(Data extracted from a collection)
______

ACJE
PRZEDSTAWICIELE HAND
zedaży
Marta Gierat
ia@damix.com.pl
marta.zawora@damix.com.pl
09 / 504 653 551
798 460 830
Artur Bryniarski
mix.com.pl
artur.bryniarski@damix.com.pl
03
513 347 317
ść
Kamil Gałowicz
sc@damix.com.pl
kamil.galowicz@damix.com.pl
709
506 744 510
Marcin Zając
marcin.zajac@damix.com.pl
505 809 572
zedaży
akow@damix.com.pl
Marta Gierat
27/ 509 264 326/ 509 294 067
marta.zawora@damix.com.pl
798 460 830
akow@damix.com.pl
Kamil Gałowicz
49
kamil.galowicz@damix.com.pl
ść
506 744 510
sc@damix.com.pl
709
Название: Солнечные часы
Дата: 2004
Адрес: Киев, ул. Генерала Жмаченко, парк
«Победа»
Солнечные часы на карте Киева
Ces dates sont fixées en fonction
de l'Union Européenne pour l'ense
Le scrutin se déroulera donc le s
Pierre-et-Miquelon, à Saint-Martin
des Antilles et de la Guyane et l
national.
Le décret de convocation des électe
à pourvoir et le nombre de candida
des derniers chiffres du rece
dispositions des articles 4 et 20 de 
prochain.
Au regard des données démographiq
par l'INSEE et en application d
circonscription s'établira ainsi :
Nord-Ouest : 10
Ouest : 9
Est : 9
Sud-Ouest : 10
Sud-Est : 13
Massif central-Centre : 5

______

=== Your objective ===
Please work out how many lines above contain the string "часы", and reply with that number alone.

=== Your solution ===
2